● **Required work**
Output the line containing "output Piezo;" exactly. Do the same for every line after it through the end of the material, and output nothing else.

● **Given data**
*-*-*
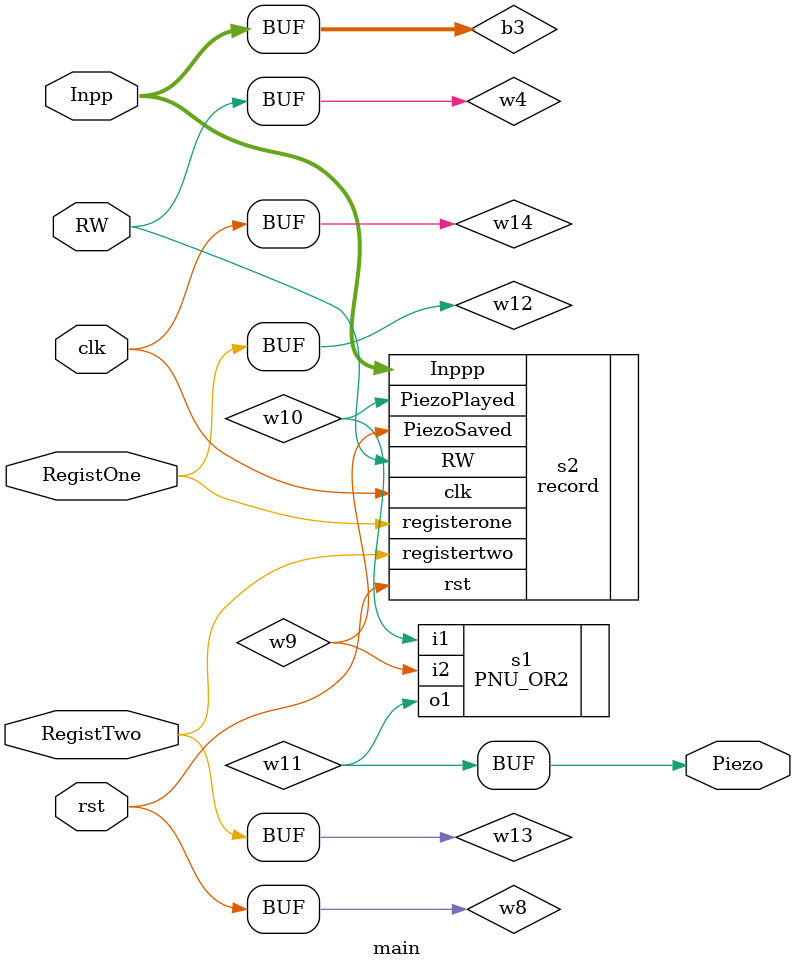
<source format=v>
module main(Inpp,RW,clk,rst,RegistOne,RegistTwo,Piezo);

input [7:0] Inpp;
input RW;
input clk;
input rst;
input RegistOne;
input RegistTwo;
output Piezo;

wire [7:0] b3;
wire  w4;
wire  w12;
wire  w13;
wire  w11;
wire  w9;
wire  w10;
wire  w14;
wire  w8;

assign b3 = Inpp;
assign w4 = RW;
assign w14 = clk;
assign w8 = rst;
assign w12 = RegistOne;
assign w13 = RegistTwo;
assign Piezo = w11;

PNU_OR2
     s1 (
      .o1(w11),
      .i2(w9),
      .i1(w10));

record
     s2 (
      .Inppp(b3),
      .RW(w4),
      .registerone(w12),
      .registertwo(w13),
      .PiezoSaved(w9),
      .PiezoPlayed(w10),
      .clk(w14),
      .rst(w8));

endmodule


</source>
*-*-*
● **Exercise result**
output Piezo;

wire [7:0] b3;
wire  w4;
wire  w12;
wire  w13;
wire  w11;
wire  w9;
wire  w10;
wire  w14;
wire  w8;

assign b3 = Inpp;
assign w4 = RW;
assign w14 = clk;
assign w8 = rst;
assign w12 = RegistOne;
assign w13 = RegistTwo;
assign Piezo = w11;

PNU_OR2
     s1 (
      .o1(w11),
      .i2(w9),
      .i1(w10));

record
     s2 (
      .Inppp(b3),
      .RW(w4),
      .registerone(w12),
      .registertwo(w13),
      .PiezoSaved(w9),
      .PiezoPlayed(w10),
      .clk(w14),
      .rst(w8));

endmodule


</source>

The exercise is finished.